En outre, les négociants sont dépendants de la qualité des vins produits par les vignerons. En effet, c’est cette qualité – prise ici dans sa définition extensive – qui permet aux négociants de confectionner ou de vendre les stocks à de meilleurs prix. Si les négociants, notamment par le biais des courtiers et, après 1907, par l’obligation de déclaration, connaissent au mieux les stocks des producteurs, ils n’ont aucun impact sur la qualité de ceux-ci. Il est donc nécessaire qu’il y ait une harmonisation qualitative entre l’offre et la demande afin de faire correspondre les besoins des uns aux propositions des autres. Dans cette optique, il n’est pas rare de retrouver la trace d’échanges fructueux entre les différents acteurs de la filière, soit dans les correspondances privées ou les échanges publics. Ainsi, A. Domergue s’inquiète dans diverses lettres des rumeurs liées à la qualité, qui font chuter les prix (« On peut dire d’une manière générale que les mauvaises qualités font les mauvais prix[46] », au sujet de rumeurs concernant une potentielle attaque de mildiou) ou des différents articles de l’Action méridionale qui traitent de la nécessaire bonne qualité des vins à la propriété. Ici, alors que les propriétaires semblent davantage être dans une logique de productivité, on retrouve chez certains négociants, et notamment dans les instances syndicales, la louable intention d’une orientation qualitative, nécessaire à la bonne marche de leurs affaires commerciales. Par le biais de rencontres avec les représentants des propriétaires et de la diffusion d’articles scientifiques ou polémiques, les négociants cherchent à influer sur la réputation des vins méridionaux.

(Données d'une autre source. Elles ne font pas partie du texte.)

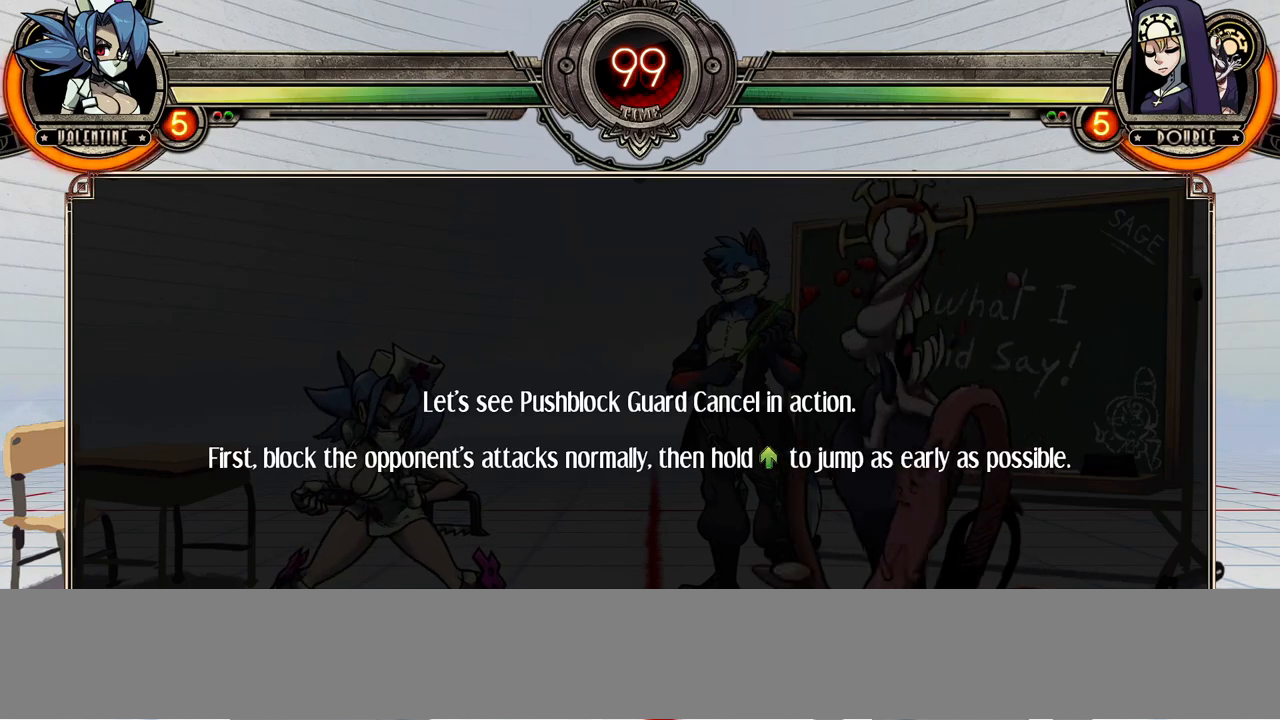
{"dt_ms": 500, "buttons": [], "events": []}
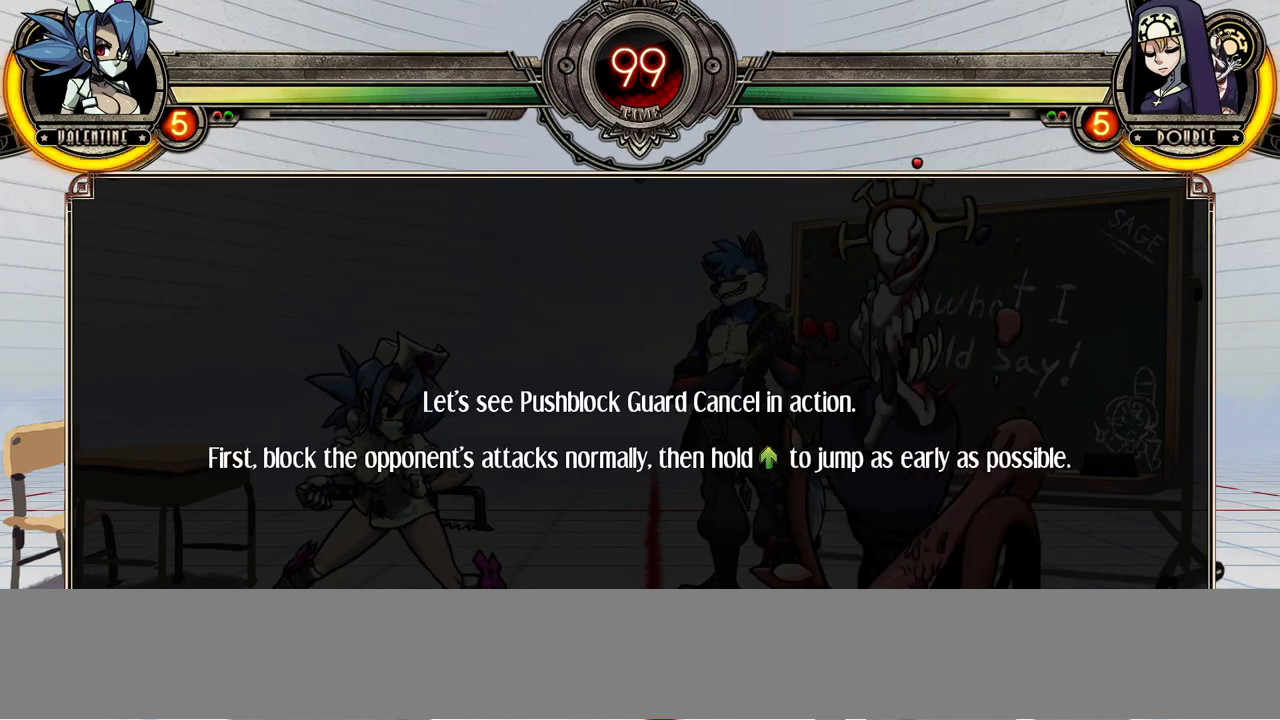
{"dt_ms": 500, "buttons": ["CROSS"], "events": [[467, "CROSS", "down"]]}
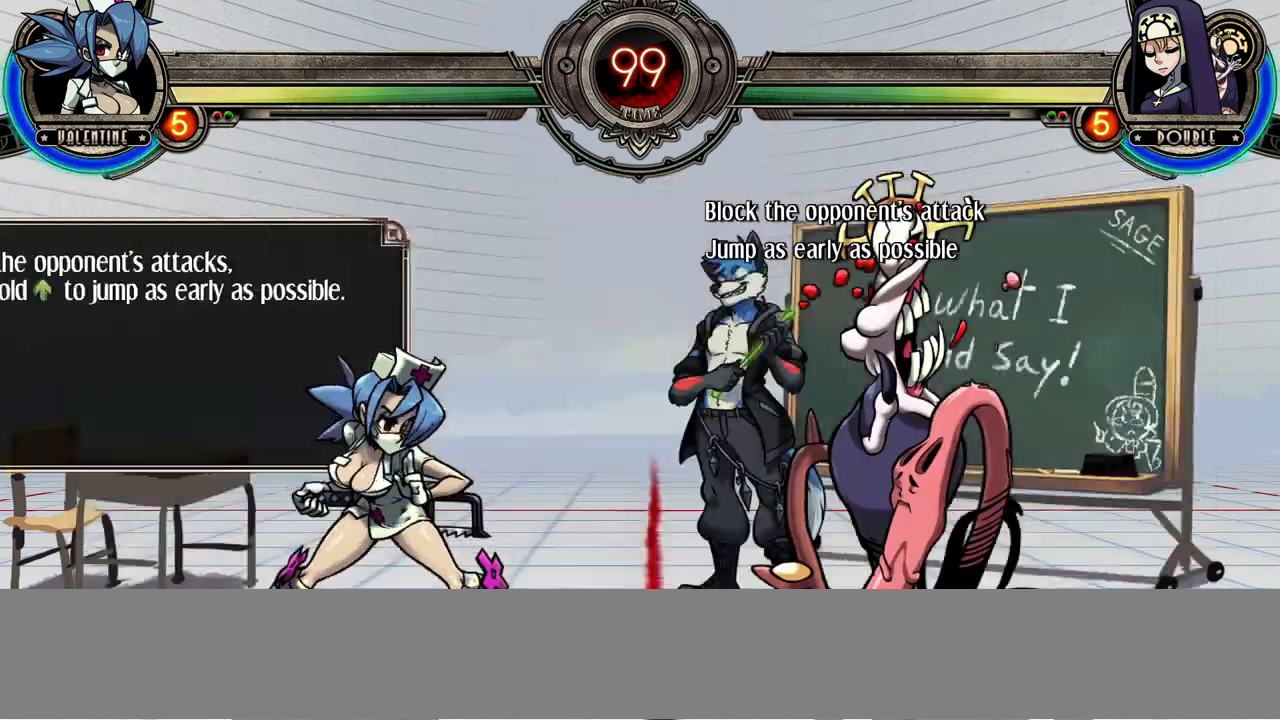
{"dt_ms": 500, "buttons": [], "events": [[50, "CROSS", "up"]]}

C’est un – timide – premier pas vers l’amélioration d’une qualité généralement décriée, amélioration qui ne peut que se réaliser dans le cadre d’une collaboration entre les différents acteurs de la filière. En revanche, dans d’autres domaines, cette collaboration est beaucoup plus difficile.
Une cohabitation forcée
La cohabitation entre les représentants du Négoce et de la Propriété se déroule tout d’abord au sein des instances représentatives de la filière. Ainsi, dans toutes les commissions émanant des chambres de commerce, cette cohabitation est forcée. Au sein des différentes commissions, les représentants du monde rural (propriétaires et courtiers) et du monde urbain (négociants et courtiers) doivent se partager les attributions et les places. Incontestablement, ce partage, à la fois des places honorifiques mais également du pouvoir décisionnaire, ne se fait pas sans tensions.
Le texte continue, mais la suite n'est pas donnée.